WHAT IS BEING ASKED ▸ Please print the data line for line, starting with its first line and going on through the line containing "- listen()、con", with both of those lines included. Leave the pictures out.

INPUT DATA Block Start

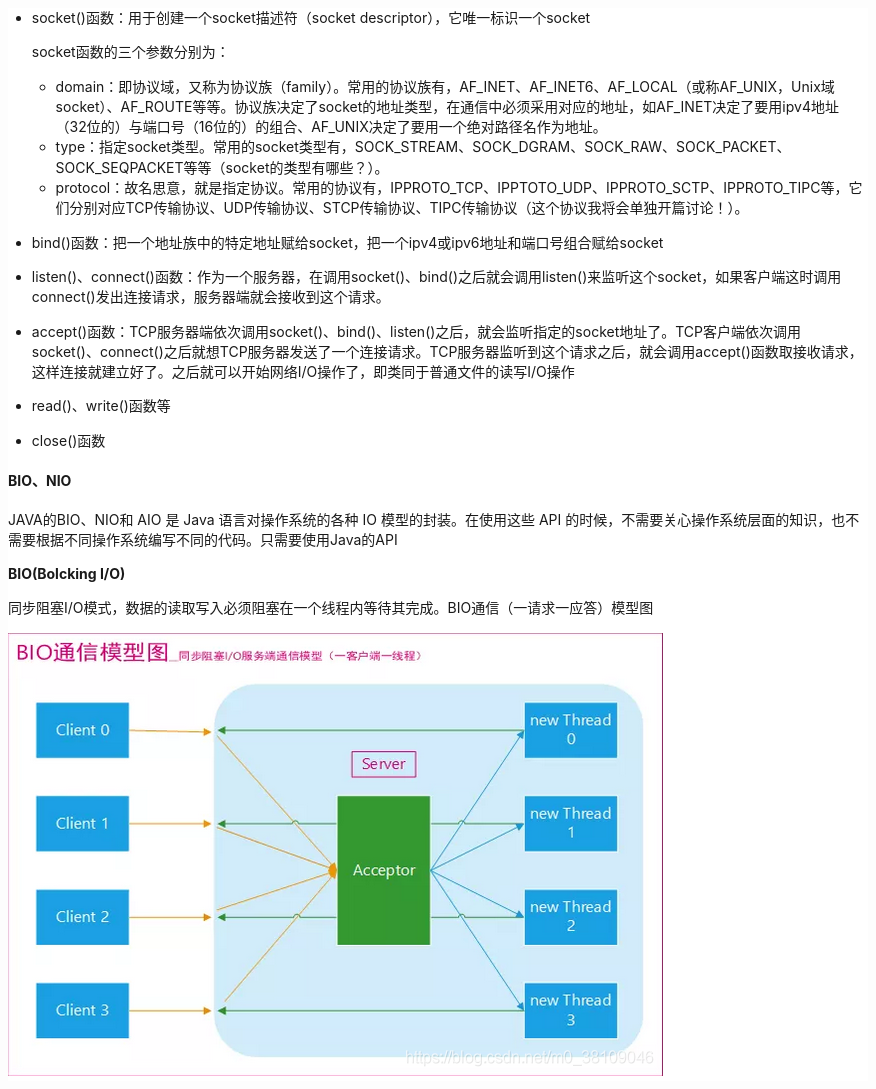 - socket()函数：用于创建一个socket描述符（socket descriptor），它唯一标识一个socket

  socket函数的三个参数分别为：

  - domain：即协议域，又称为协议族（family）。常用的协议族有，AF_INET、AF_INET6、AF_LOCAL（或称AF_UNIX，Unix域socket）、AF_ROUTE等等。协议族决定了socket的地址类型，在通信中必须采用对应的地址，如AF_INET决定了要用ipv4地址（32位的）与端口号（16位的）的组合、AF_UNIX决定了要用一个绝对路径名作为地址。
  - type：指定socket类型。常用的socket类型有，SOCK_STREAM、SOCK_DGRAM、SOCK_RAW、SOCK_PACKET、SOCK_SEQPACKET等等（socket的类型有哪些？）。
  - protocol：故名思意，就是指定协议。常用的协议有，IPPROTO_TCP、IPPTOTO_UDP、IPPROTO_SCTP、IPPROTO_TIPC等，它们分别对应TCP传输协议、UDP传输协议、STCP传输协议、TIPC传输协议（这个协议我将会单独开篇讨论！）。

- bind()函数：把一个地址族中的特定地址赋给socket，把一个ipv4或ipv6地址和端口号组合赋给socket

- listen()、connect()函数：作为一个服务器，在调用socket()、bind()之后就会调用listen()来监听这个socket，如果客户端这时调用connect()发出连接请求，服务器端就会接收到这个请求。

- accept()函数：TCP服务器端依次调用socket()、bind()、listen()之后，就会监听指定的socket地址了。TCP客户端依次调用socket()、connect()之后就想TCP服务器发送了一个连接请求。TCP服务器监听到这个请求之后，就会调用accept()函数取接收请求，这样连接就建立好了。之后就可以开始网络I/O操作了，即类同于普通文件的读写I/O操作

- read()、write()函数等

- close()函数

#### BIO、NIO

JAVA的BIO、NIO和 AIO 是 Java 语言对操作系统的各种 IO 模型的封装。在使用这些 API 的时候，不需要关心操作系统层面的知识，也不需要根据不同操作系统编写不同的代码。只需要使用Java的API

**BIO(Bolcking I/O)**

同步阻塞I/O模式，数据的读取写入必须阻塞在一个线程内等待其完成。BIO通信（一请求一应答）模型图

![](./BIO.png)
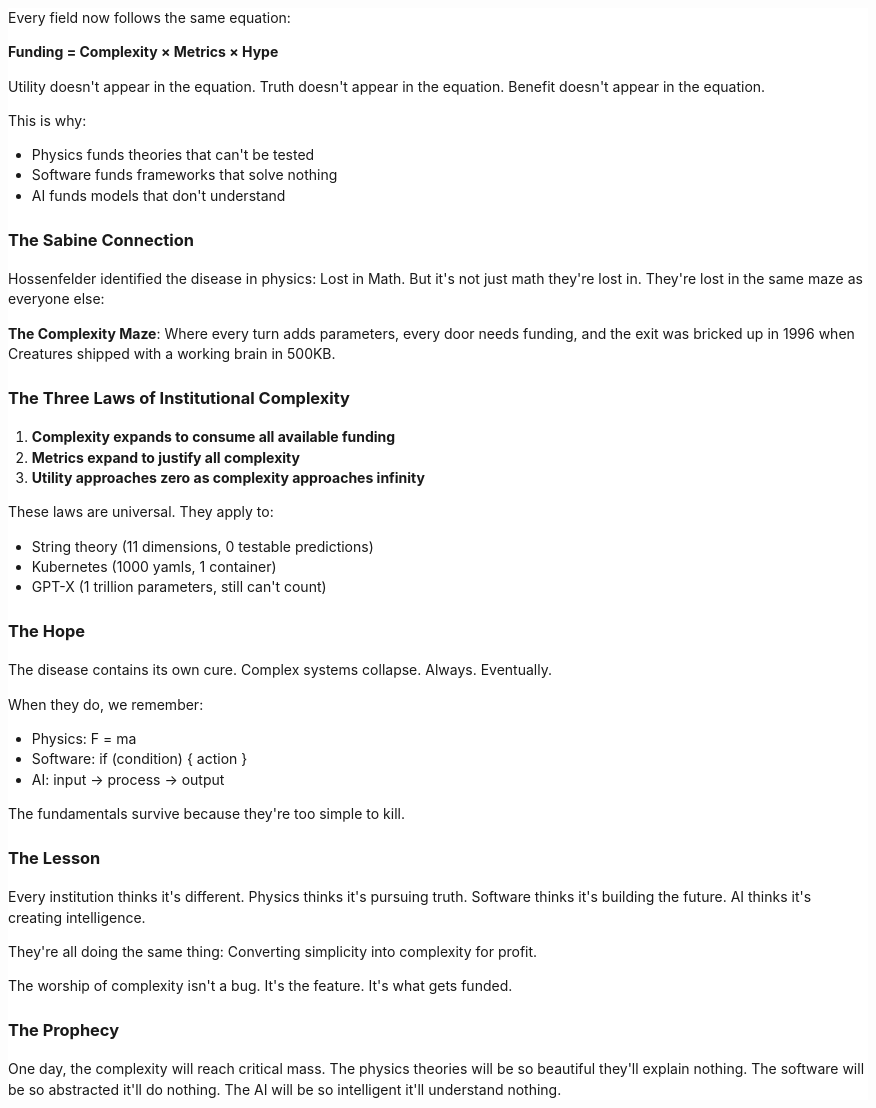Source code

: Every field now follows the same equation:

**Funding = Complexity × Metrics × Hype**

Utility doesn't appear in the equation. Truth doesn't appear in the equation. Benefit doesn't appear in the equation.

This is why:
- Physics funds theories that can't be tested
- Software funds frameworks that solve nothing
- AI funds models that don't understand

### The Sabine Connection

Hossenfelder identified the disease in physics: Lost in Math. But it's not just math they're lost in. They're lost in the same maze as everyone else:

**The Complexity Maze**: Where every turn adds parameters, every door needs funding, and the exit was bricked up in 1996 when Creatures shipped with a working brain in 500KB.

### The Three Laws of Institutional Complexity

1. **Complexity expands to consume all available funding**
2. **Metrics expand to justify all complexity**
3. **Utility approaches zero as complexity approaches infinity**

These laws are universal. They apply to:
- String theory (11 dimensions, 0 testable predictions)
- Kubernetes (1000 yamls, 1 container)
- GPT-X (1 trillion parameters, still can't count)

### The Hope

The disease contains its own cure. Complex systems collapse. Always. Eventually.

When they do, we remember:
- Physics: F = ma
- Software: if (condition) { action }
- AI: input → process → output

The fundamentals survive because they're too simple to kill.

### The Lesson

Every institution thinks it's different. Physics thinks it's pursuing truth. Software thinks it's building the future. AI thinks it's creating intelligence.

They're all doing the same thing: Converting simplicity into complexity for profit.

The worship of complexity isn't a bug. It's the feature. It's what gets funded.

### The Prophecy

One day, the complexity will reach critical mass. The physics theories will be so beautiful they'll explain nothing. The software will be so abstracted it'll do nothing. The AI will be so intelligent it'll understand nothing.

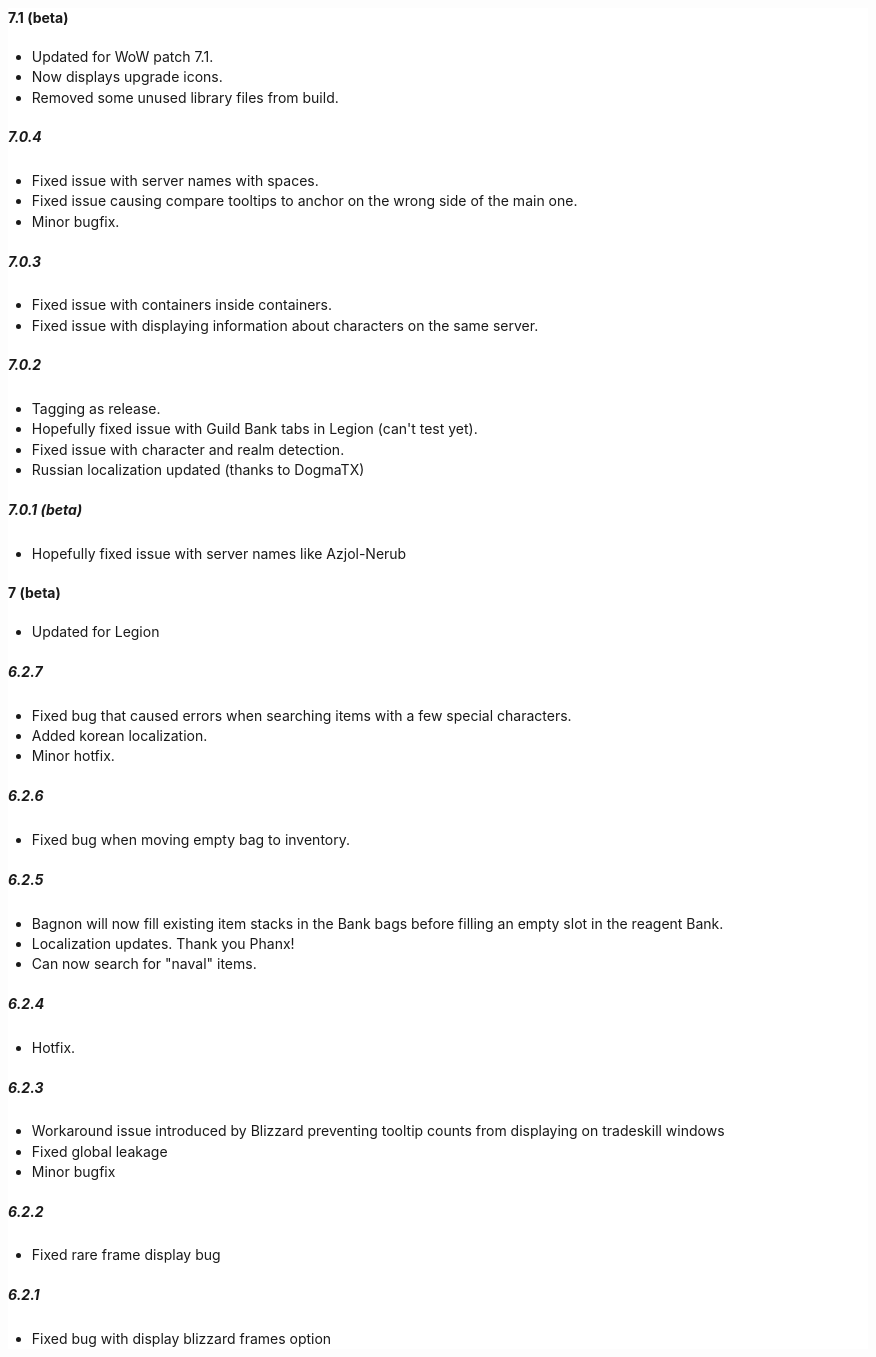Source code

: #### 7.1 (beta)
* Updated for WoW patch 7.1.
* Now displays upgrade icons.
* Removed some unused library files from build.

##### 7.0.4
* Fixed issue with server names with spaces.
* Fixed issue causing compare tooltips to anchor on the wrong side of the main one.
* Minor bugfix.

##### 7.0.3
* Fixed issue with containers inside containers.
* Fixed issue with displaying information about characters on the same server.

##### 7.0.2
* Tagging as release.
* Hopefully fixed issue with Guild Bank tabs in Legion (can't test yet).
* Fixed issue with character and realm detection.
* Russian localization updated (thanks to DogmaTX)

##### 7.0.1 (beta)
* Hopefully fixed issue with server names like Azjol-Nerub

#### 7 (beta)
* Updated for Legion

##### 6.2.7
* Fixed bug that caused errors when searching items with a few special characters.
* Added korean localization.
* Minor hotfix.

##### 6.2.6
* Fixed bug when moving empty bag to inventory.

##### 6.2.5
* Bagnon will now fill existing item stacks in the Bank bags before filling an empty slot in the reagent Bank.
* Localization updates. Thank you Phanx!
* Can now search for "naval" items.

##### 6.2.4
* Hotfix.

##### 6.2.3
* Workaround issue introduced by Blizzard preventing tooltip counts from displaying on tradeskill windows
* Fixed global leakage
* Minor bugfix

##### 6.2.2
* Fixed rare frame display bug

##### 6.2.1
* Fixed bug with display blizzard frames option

INPUT DATA Block End

WRITTEN RESPONSE ▸
 - socket()函数：用于创建一个socket描述符（socket descriptor），它唯一标识一个socket

  socket函数的三个参数分别为：

  - domain：即协议域，又称为协议族（family）。常用的协议族有，AF_INET、AF_INET6、AF_LOCAL（或称AF_UNIX，Unix域socket）、AF_ROUTE等等。协议族决定了socket的地址类型，在通信中必须采用对应的地址，如AF_INET决定了要用ipv4地址（32位的）与端口号（16位的）的组合、AF_UNIX决定了要用一个绝对路径名作为地址。
  - type：指定socket类型。常用的socket类型有，SOCK_STREAM、SOCK_DGRAM、SOCK_RAW、SOCK_PACKET、SOCK_SEQPACKET等等（socket的类型有哪些？）。
  - protocol：故名思意，就是指定协议。常用的协议有，IPPROTO_TCP、IPPTOTO_UDP、IPPROTO_SCTP、IPPROTO_TIPC等，它们分别对应TCP传输协议、UDP传输协议、STCP传输协议、TIPC传输协议（这个协议我将会单独开篇讨论！）。

- bind()函数：把一个地址族中的特定地址赋给socket，把一个ipv4或ipv6地址和端口号组合赋给socket

- listen()、connect()函数：作为一个服务器，在调用socket()、bind()之后就会调用listen()来监听这个socket，如果客户端这时调用connect()发出连接请求，服务器端就会接收到这个请求。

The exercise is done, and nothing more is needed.